--- SUPPLIED RECORDS Enclosed Below ---
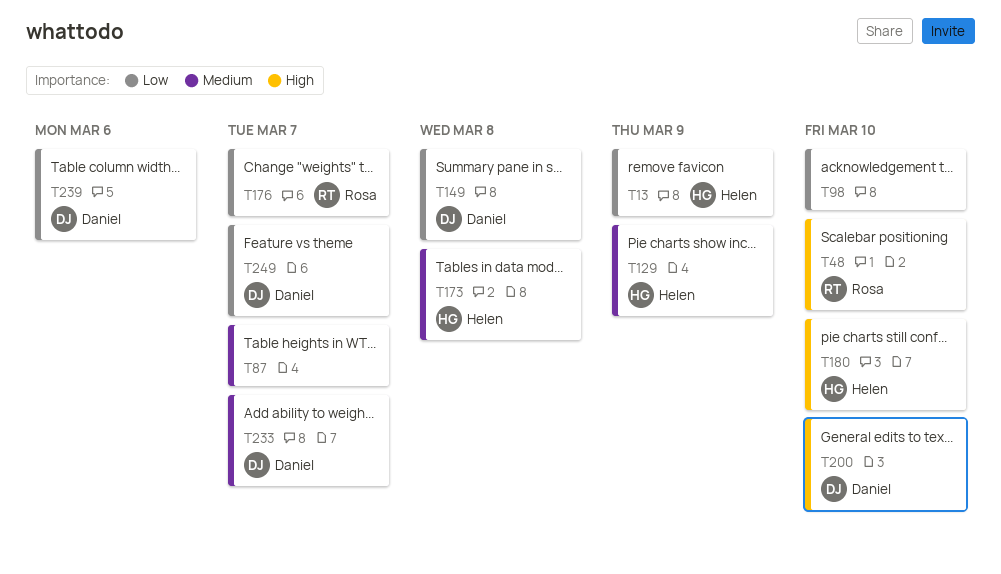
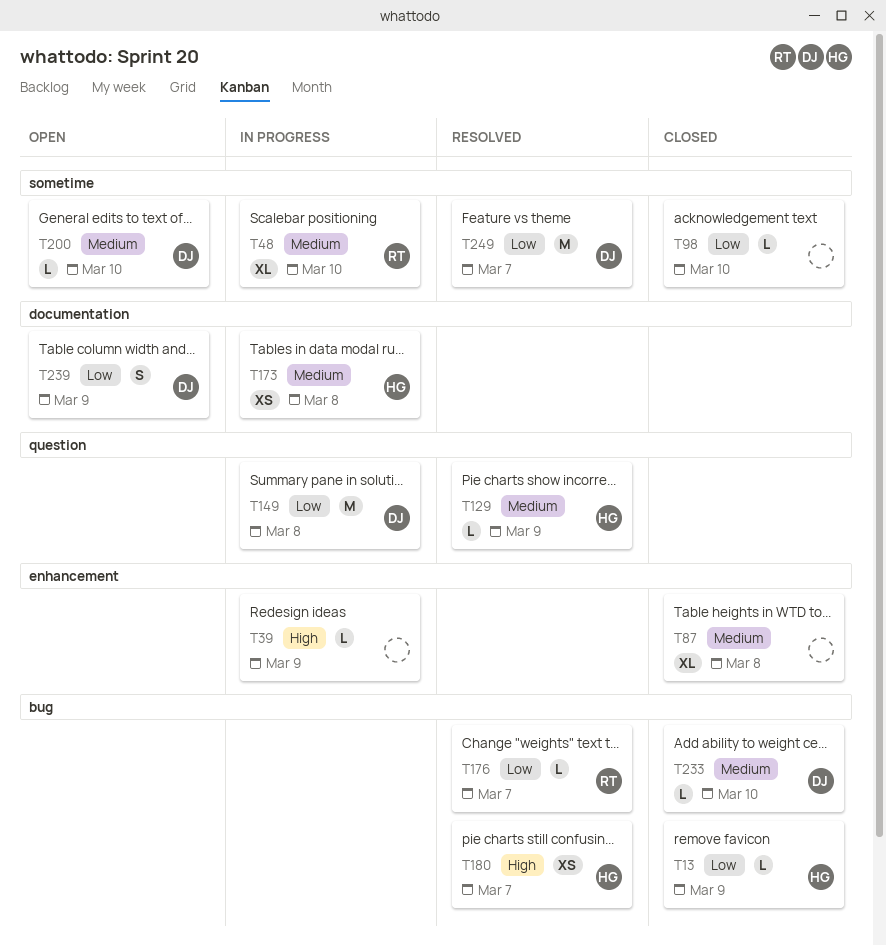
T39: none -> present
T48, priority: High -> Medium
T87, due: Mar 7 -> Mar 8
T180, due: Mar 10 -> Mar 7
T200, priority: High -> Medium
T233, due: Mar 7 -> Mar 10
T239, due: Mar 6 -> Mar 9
--- End of Enclosed SUPPLIED RECORDS ---
INSTRUCTIONS FOR THE TASK → Your answer must be the lines from the one that contains "T48, priority: High -> Medium" through the last line of the entries above, copied exactly, with no other lines.

ANSWER TO THIS EXERCISE →
T48, priority: High -> Medium
T87, due: Mar 7 -> Mar 8
T180, due: Mar 10 -> Mar 7
T200, priority: High -> Medium
T233, due: Mar 7 -> Mar 10
T239, due: Mar 6 -> Mar 9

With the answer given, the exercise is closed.